What is expected:
Copy the lines below that contain "supplies".

Record set:
_ _ _ _
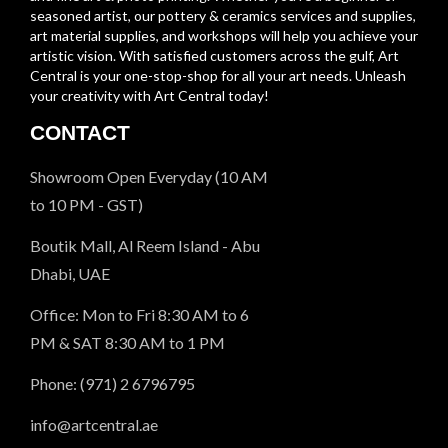
seasoned artist, our pottery & ceramics services and supplies,
art material supplies, and workshops will help you achieve your
artistic vision. With satisfied customers across the gulf, Art
Central is your one-stop-shop for all your art needs. Unleash
your creativity with Art Central today!
CONTACT
Showroom Open Everyday (10 AM
to 10 PM - GST)
Boutik Mall, Al Reem Island - Abu
Dhabi, UAE
Office: Mon to Fri 8:30 AM to 6
PM & SAT 8:30 AM to 1 PM
Phone: (971) 2 6796795
info@artcentral.ae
_ _ _ _
Exercise result:
seasoned artist, our pottery & ceramics services and supplies,
art material supplies, and workshops will help you achieve your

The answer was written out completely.